[DATA PROVIDED Boundary: Start]

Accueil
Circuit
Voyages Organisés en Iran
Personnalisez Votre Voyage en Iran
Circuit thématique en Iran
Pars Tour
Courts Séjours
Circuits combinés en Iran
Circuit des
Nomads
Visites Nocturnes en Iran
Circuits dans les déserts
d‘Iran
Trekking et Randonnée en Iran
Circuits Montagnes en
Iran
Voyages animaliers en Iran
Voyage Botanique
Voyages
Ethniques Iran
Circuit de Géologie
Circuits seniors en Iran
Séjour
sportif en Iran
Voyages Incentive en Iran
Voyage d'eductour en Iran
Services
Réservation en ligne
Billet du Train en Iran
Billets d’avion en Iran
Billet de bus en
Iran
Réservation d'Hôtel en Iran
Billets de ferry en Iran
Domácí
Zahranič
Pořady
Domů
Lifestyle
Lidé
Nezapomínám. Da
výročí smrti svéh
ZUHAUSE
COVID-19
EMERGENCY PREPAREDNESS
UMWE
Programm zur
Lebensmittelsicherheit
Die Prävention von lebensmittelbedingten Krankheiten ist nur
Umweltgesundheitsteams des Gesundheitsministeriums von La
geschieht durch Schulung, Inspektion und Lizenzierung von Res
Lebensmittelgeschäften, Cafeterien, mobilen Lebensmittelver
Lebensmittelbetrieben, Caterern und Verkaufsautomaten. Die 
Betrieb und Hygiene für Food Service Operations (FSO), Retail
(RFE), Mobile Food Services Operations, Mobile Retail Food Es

[DATA PROVIDED Boundary: End]
[DATA PROVIDED Boundary: Start]

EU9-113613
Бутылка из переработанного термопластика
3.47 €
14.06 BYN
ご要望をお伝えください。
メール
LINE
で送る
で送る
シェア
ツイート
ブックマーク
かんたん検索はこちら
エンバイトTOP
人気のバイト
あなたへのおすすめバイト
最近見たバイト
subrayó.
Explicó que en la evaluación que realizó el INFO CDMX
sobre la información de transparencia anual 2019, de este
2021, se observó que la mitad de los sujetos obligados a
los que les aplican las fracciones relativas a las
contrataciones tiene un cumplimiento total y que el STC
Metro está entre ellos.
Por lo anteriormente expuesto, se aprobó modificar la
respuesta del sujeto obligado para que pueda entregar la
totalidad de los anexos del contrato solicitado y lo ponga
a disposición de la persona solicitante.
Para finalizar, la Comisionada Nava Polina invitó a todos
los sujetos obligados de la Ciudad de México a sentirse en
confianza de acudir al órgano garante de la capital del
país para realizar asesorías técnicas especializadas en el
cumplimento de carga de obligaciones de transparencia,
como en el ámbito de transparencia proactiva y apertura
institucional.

[DATA PROVIDED Boundary: End]

The lines to extract from the data above begin with the line containing "Voyages animaliers en Iran" and end with the line containing "Umweltgesundheitsteams des Gesundheitsministeriums". Extract them exactly, including both.

### [EXERCISE OUTPUT]
Voyages animaliers en Iran
Voyage Botanique
Voyages
Ethniques Iran
Circuit de Géologie
Circuits seniors en Iran
Séjour
sportif en Iran
Voyages Incentive en Iran
Voyage d'eductour en Iran
Services
Réservation en ligne
Billet du Train en Iran
Billets d’avion en Iran
Billet de bus en
Iran
Réservation d'Hôtel en Iran
Billets de ferry en Iran
Domácí
Zahranič
Pořady
Domů
Lifestyle
Lidé
Nezapomínám. Da
výročí smrti svéh
ZUHAUSE
COVID-19
EMERGENCY PREPAREDNESS
UMWE
Programm zur
Lebensmittelsicherheit
Die Prävention von lebensmittelbedingten Krankheiten ist nur
Umweltgesundheitsteams des Gesundheitsministeriums von La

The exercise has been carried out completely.